Many are bravely stepping into these new versions of being men and women. Women have fought politically, socially and within families for change. And younger men are now seeing and investing in the benefits of these changes: they are more interested in emotional relationships, creating community, being involved and hands-on fathers and nurturing various sides of themselves.
Unlearning any learned idea or behavior is a challenge. The process of learning is to create pathways in the brain that can allow for retention and recall of information. Without that, we would have to start over in every task daily. So while that is a self-preservation strategy inherent to human beings, the need to unlearn is also crucial. To learn new things and ways is how we progress and prosper. The internal challenge for women is often in doing the “Self” and the implication that we then do not take care of others. Navigating that is at the core of the struggle. Who am I? vs. Who am I supposed to be?
Some ways to begin learning to “unlearn” are:
Embrace change. To learn something new, you must be willing to explore the new and different. Take risks.

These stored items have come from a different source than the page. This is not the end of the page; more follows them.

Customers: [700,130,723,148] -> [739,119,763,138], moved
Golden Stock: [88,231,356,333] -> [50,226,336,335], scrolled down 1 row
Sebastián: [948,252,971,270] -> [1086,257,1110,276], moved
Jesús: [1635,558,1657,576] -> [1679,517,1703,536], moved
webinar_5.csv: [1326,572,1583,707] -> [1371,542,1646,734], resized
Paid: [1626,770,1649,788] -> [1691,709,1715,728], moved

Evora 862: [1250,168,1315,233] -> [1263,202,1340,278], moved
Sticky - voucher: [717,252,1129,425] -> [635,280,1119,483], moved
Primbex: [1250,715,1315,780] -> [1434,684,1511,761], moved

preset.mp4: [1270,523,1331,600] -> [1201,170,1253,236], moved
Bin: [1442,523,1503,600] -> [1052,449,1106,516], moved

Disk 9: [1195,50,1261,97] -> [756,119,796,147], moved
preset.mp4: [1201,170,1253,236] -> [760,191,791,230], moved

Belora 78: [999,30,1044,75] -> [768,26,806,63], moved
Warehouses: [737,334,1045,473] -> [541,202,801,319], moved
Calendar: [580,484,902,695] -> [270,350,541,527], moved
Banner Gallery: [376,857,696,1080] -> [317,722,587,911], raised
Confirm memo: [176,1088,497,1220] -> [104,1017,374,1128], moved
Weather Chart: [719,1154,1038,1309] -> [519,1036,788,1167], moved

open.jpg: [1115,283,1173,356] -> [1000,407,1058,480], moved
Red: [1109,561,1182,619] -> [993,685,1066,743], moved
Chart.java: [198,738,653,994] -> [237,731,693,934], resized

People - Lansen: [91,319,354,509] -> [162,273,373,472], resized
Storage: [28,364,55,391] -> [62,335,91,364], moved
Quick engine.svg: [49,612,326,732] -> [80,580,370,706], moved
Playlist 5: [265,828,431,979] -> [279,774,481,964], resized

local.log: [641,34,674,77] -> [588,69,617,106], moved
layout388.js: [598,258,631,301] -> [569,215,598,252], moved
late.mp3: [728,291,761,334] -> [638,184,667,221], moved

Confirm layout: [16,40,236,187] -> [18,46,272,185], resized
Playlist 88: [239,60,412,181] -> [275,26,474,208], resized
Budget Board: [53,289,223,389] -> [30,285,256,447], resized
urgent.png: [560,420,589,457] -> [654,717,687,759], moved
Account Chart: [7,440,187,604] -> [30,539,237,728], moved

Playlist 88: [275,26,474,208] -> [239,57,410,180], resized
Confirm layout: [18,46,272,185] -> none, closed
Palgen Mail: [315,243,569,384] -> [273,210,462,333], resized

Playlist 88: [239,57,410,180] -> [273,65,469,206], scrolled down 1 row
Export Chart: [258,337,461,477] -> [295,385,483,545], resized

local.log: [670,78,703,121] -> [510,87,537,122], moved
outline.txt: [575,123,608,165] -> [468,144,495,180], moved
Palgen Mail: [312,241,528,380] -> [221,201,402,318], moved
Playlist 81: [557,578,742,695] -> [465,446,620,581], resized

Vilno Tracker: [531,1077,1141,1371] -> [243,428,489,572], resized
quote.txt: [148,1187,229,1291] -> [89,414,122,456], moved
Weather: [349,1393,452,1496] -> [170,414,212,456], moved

Embrace discomfort. Learning something new forces you to step out of what you know, of how you have done things and this is stressful. We tend to focus on what we are losing, instead of what we can gain.
Encourage curiosity. Of yourself and of your direction. Just because you have done things the same way, does not mean it is the only way.
As we get older, we stop questioning things around us. Society forces us to conform to the “tried and true” ways. We accept things as we learned them. Yet unlearning requires curiosity and risk!